## GIVEN TASK
Restate each of the lines given below, word for word.

## LISTING

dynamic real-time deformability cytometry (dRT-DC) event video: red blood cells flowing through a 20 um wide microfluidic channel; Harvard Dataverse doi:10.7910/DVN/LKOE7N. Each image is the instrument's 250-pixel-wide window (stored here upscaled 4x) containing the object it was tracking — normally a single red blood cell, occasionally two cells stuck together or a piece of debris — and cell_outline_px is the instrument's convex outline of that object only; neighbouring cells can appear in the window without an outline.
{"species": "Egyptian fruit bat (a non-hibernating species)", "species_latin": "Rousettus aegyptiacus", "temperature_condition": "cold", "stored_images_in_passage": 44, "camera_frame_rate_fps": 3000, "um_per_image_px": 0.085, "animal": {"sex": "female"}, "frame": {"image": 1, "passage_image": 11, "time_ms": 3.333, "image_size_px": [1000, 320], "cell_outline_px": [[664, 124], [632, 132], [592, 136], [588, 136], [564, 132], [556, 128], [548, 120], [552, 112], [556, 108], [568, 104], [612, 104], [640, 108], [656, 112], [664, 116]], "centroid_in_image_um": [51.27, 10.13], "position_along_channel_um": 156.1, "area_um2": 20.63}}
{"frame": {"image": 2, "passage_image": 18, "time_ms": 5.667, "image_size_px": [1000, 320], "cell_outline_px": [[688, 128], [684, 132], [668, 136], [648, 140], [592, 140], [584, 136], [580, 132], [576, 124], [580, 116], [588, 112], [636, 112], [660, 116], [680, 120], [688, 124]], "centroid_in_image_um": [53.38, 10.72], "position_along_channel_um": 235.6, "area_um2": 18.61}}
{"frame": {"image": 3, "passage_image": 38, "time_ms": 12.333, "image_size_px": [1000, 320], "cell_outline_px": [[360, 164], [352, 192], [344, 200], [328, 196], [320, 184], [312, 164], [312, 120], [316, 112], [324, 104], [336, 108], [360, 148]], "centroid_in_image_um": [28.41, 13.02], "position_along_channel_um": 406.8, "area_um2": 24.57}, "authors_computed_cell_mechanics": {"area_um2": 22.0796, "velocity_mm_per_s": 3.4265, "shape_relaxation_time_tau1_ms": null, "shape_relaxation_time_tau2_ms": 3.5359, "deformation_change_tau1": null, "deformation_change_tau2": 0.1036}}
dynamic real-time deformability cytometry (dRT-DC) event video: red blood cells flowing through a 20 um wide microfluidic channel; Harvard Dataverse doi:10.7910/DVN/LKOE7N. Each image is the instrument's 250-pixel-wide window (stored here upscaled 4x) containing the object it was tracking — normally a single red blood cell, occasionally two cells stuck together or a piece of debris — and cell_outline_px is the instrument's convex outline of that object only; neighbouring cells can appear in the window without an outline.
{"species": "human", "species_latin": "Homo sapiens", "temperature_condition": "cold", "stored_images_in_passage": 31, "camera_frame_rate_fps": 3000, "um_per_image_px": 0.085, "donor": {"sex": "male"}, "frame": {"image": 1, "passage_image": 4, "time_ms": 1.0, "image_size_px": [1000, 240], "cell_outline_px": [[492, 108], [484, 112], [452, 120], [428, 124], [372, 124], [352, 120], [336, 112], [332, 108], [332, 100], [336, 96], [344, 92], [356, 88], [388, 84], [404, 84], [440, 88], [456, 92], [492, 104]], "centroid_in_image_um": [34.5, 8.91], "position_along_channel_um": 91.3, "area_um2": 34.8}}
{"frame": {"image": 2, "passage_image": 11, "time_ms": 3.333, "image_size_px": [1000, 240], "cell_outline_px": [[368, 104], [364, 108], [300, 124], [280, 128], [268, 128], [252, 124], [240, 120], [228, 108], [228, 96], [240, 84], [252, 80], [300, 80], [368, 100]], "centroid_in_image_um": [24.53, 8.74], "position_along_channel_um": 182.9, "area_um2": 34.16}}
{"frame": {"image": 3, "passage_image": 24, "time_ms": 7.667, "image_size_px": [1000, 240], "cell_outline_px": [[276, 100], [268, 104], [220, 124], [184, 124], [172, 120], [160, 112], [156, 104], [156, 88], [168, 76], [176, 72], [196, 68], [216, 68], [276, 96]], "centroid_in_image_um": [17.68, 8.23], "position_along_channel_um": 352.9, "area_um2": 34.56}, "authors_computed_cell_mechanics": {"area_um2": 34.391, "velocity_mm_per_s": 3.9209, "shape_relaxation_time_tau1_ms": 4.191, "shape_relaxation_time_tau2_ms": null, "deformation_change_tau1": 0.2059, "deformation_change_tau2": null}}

## EXERCISE RESULT
dynamic real-time deformability cytometry (dRT-DC) event video: red blood cells flowing through a 20 um wide microfluidic channel; Harvard Dataverse doi:10.7910/DVN/LKOE7N. Each image is the instrument's 250-pixel-wide window (stored here upscaled 4x) containing the object it was tracking — normally a single red blood cell, occasionally two cells stuck together or a piece of debris — and cell_outline_px is the instrument's convex outline of that object only; neighbouring cells can appear in the window without an outline.
{"species": "Egyptian fruit bat (a non-hibernating species)", "species_latin": "Rousettus aegyptiacus", "temperature_condition": "cold", "stored_images_in_passage": 44, "camera_frame_rate_fps": 3000, "um_per_image_px": 0.085, "animal": {"sex": "female"}, "frame": {"image": 1, "passage_image": 11, "time_ms": 3.333, "image_size_px": [1000, 320], "cell_outline_px": [[664, 124], [632, 132], [592, 136], [588, 136], [564, 132], [556, 128], [548, 120], [552, 112], [556, 108], [568, 104], [612, 104], [640, 108], [656, 112], [664, 116]], "centroid_in_image_um": [51.27, 10.13], "position_along_channel_um": 156.1, "area_um2": 20.63}}
{"frame": {"image": 2, "passage_image": 18, "time_ms": 5.667, "image_size_px": [1000, 320], "cell_outline_px": [[688, 128], [684, 132], [668, 136], [648, 140], [592, 140], [584, 136], [580, 132], [576, 124], [580, 116], [588, 112], [636, 112], [660, 116], [680, 120], [688, 124]], "centroid_in_image_um": [53.38, 10.72], "position_along_channel_um": 235.6, "area_um2": 18.61}}
{"frame": {"image": 3, "passage_image": 38, "time_ms": 12.333, "image_size_px": [1000, 320], "cell_outline_px": [[360, 164], [352, 192], [344, 200], [328, 196], [320, 184], [312, 164], [312, 120], [316, 112], [324, 104], [336, 108], [360, 148]], "centroid_in_image_um": [28.41, 13.02], "position_along_channel_um": 406.8, "area_um2": 24.57}, "authors_computed_cell_mechanics": {"area_um2": 22.0796, "velocity_mm_per_s": 3.4265, "shape_relaxation_time_tau1_ms": null, "shape_relaxation_time_tau2_ms": 3.5359, "deformation_change_tau1": null, "deformation_change_tau2": 0.1036}}
dynamic real-time deformability cytometry (dRT-DC) event video: red blood cells flowing through a 20 um wide microfluidic channel; Harvard Dataverse doi:10.7910/DVN/LKOE7N. Each image is the instrument's 250-pixel-wide window (stored here upscaled 4x) containing the object it was tracking — normally a single red blood cell, occasionally two cells stuck together or a piece of debris — and cell_outline_px is the instrument's convex outline of that object only; neighbouring cells can appear in the window without an outline.
{"species": "human", "species_latin": "Homo sapiens", "temperature_condition": "cold", "stored_images_in_passage": 31, "camera_frame_rate_fps": 3000, "um_per_image_px": 0.085, "donor": {"sex": "male"}, "frame": {"image": 1, "passage_image": 4, "time_ms": 1.0, "image_size_px": [1000, 240], "cell_outline_px": [[492, 108], [484, 112], [452, 120], [428, 124], [372, 124], [352, 120], [336, 112], [332, 108], [332, 100], [336, 96], [344, 92], [356, 88], [388, 84], [404, 84], [440, 88], [456, 92], [492, 104]], "centroid_in_image_um": [34.5, 8.91], "position_along_channel_um": 91.3, "area_um2": 34.8}}
{"frame": {"image": 2, "passage_image": 11, "time_ms": 3.333, "image_size_px": [1000, 240], "cell_outline_px": [[368, 104], [364, 108], [300, 124], [280, 128], [268, 128], [252, 124], [240, 120], [228, 108], [228, 96], [240, 84], [252, 80], [300, 80], [368, 100]], "centroid_in_image_um": [24.53, 8.74], "position_along_channel_um": 182.9, "area_um2": 34.16}}
{"frame": {"image": 3, "passage_image": 24, "time_ms": 7.667, "image_size_px": [1000, 240], "cell_outline_px": [[276, 100], [268, 104], [220, 124], [184, 124], [172, 120], [160, 112], [156, 104], [156, 88], [168, 76], [176, 72], [196, 68], [216, 68], [276, 96]], "centroid_in_image_um": [17.68, 8.23], "position_along_channel_um": 352.9, "area_um2": 34.56}, "authors_computed_cell_mechanics": {"area_um2": 34.391, "velocity_mm_per_s": 3.9209, "shape_relaxation_time_tau1_ms": 4.191, "shape_relaxation_time_tau2_ms": null, "deformation_change_tau1": 0.2059, "deformation_change_tau2": null}}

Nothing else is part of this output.